Mrs. Nailor suddenly changed the conversation to Art. She was looking at a painting on the wall behind Keith, and after inspecting it a moment through her lorgnon, turned toward the head of the table.
“Where did you get that picture, Mrs. Wickersham? Have I ever seen it before?”
The hostess’s gaze followed hers.
“That? Oh, we have had it ever so long. It is a portrait of an ancestor of mine. It belonged to a relative, a distant relative—another branch, you know, in whose family it came down, though we had even more right to it, as we were an older branch,” she said, gaining courage as she went on.
Mrs. Lancaster turned and inspected the picture.
“I, too, almost seem to have seen it before,” she said presently, in a reflective way.
“My dear, you have not seen it before,” declared the hostess, positively. “Although we have had it for a good while, it was at our place in the country. Brush, the picture-dealer, says it is one of the finest ‘old masters’ in New York, quite in the best style of Sir Peter—What’s his name?”
“Then I have seen some one so like it—? Who can it be?” said Mrs. Lancaster, her mind still working along the lines of reminiscence.
Nearly every one was looking now.
“Why, I know who it is!” said Lois Huntington, who had turned to look at it, to Mrs. Lancaster. “It is Mr. Keith.” Her clear voice was heard distinctly.
“Of course, it is,” said Mrs. Lancaster. Others agreed with her.
Keith, too, had turned and looked over his shoulder at the picture behind him, and for a moment he seemed in a dream. His father was gazing down at him out of the frame. The next moment he came to himself. It was the man-in-armor that used to hang in the library at Elphinstone. As he turned back, he glanced at Mrs. Lancaster, and her eyes gazed into his. The next moment he addressed Mrs. Wickersham and started a new subject of conversation.
“That is it,” said Mrs. Lancaster to herself. Then turning to her hostess, she said: “No, I never saw it before; I was mistaken.”
But Lois knew that she herself had seen it before, and remembered where it was.
Mrs. Wickersham looked extremely uncomfortable, but Keith’s calm courtesy set her at ease again.
When the gentlemen, after their cigars, followed the ladies into the drawing-room, Keith found Mrs. Lancaster and Lois sitting together, a little apart from the others, talking earnestly. He walked over and joined them.
They had been talking of the incident of the picture, but stopped as he came up.

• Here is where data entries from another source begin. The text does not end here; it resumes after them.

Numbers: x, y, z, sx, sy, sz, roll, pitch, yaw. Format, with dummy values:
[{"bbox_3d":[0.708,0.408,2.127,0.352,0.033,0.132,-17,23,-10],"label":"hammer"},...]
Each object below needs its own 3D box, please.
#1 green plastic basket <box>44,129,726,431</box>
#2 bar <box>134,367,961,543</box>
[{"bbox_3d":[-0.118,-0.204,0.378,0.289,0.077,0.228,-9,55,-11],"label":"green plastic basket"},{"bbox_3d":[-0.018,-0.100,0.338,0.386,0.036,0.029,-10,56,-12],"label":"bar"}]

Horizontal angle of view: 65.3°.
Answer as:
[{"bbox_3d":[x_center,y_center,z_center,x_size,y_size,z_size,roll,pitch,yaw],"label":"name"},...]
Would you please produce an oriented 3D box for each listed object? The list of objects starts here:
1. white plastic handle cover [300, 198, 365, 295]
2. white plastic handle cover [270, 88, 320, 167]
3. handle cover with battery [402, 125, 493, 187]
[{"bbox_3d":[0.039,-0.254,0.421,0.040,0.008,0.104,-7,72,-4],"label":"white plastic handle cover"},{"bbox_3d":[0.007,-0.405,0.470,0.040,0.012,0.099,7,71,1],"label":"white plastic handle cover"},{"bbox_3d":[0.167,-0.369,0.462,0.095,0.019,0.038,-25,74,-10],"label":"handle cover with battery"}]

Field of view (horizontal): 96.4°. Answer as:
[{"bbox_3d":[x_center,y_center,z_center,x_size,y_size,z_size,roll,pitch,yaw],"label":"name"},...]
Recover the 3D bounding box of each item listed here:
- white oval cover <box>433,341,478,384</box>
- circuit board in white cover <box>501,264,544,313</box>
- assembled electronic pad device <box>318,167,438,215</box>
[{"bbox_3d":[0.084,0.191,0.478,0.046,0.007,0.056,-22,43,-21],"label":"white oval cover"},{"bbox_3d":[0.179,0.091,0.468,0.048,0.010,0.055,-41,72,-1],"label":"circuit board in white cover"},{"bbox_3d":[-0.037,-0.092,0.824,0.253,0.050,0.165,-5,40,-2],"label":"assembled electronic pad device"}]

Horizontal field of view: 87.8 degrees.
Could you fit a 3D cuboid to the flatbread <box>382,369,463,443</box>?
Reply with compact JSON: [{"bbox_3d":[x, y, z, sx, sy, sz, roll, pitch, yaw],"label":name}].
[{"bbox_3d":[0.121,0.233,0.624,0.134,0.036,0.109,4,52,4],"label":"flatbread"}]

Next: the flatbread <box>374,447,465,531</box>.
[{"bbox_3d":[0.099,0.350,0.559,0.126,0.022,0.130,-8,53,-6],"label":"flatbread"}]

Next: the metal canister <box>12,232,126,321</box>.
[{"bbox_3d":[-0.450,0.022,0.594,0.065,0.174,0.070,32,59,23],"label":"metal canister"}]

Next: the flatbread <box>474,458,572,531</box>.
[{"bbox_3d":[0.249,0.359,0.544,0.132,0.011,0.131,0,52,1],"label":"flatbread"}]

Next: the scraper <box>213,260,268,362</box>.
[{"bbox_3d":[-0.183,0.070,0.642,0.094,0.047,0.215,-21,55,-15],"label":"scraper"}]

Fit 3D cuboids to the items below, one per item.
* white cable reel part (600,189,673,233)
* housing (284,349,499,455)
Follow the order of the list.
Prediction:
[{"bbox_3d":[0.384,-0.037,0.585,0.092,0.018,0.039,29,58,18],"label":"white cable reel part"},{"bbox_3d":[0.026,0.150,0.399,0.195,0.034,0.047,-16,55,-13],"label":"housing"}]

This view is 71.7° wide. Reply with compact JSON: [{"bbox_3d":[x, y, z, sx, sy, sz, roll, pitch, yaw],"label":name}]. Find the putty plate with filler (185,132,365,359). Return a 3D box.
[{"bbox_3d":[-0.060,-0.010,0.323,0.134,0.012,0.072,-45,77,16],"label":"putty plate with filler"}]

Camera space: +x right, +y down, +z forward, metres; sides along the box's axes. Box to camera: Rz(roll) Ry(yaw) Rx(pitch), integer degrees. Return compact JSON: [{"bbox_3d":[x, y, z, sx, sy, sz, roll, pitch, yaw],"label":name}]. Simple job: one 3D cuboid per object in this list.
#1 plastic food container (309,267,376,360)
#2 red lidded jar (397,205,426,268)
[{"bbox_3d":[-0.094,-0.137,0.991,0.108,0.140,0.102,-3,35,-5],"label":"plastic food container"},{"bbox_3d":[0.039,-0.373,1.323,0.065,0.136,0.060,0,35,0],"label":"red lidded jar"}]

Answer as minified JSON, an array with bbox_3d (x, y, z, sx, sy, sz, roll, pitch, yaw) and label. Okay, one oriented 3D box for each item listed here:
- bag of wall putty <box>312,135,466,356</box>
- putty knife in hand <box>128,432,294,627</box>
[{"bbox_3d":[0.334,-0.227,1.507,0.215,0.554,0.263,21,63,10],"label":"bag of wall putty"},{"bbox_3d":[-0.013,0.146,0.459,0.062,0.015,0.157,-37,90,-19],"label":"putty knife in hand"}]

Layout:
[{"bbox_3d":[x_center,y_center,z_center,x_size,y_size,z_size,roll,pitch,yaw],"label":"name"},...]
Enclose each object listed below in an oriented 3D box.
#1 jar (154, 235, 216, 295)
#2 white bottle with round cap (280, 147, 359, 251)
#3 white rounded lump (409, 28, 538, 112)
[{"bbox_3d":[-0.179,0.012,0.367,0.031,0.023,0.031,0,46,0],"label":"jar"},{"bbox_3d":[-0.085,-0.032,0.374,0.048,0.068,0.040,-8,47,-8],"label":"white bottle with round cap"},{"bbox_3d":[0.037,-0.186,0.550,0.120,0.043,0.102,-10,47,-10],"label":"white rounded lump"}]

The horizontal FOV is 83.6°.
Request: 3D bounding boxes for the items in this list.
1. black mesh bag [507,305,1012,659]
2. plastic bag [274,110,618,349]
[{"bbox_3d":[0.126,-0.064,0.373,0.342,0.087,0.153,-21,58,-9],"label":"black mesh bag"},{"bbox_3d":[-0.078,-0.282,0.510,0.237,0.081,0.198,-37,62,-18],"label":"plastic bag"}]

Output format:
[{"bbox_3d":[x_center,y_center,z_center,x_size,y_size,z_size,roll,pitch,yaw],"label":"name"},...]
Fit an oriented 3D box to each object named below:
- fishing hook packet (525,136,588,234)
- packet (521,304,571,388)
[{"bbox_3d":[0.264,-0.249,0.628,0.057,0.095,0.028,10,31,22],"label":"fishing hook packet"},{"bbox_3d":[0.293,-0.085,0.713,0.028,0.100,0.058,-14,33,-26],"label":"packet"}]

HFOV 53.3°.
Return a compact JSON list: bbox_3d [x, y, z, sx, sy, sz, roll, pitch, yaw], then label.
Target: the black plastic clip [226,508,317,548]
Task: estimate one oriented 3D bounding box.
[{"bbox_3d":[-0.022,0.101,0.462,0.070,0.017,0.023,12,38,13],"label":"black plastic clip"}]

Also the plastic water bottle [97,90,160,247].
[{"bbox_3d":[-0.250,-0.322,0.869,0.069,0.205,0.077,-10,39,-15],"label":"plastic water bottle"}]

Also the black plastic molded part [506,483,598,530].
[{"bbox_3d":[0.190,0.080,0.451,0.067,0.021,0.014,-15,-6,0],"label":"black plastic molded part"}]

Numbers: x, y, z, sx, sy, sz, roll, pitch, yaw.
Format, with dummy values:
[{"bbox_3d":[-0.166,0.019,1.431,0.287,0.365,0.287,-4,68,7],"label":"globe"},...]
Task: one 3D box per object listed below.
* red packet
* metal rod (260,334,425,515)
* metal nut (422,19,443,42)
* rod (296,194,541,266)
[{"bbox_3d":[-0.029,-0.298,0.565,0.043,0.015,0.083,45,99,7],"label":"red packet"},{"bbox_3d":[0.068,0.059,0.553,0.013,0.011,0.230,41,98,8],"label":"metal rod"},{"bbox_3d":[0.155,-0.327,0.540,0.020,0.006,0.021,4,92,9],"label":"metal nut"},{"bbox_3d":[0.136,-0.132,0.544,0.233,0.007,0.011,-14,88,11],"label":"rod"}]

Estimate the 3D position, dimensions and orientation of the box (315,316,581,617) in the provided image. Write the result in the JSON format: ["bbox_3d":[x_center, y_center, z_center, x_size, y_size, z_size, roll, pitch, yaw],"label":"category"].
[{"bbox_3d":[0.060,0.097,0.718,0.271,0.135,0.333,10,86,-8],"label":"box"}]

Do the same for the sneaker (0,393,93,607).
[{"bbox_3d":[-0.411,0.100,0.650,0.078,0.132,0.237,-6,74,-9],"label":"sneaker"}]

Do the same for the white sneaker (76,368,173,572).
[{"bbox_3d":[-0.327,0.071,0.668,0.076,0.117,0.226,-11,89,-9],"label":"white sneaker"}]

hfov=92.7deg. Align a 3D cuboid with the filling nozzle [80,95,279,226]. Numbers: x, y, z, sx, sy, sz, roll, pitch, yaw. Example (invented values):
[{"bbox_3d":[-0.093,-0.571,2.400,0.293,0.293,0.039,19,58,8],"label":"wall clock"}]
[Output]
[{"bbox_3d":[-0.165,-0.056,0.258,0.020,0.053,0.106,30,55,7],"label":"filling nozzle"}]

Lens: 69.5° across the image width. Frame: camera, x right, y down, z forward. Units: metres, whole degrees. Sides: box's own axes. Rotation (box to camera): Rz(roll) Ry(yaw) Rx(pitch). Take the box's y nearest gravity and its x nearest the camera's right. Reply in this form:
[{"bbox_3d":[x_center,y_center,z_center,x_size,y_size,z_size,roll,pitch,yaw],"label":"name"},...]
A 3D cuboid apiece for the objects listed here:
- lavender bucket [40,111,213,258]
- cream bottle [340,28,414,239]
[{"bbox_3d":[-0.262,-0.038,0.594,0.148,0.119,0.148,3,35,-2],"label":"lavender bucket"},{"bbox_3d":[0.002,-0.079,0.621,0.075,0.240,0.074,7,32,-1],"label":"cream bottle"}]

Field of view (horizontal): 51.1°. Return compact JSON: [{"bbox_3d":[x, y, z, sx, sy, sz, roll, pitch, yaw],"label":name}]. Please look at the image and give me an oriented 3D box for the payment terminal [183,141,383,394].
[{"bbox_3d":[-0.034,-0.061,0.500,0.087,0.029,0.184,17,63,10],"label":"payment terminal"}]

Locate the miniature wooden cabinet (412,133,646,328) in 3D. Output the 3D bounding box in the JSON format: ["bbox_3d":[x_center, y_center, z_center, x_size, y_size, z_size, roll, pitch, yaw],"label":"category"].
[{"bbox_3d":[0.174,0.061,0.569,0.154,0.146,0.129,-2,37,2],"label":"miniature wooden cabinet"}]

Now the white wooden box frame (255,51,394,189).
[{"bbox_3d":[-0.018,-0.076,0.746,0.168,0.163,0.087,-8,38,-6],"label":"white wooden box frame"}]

“Now, Lois,” said Mrs. Lancaster, gayly, “I have known Mr. Keith a long time, and I give you one standing piece of advice. Don’t believe one word that he tells you; for he is the most insidious flatterer that lives.”
“On the contrary,” said Keith, bowing and speaking gravely to the younger girl, “I assure you that you may believe implicitly every word that I tell you. I promise you in the beginning that I shall never tell you anything but the truth as long as I live. It shall be my claim upon your friendship.”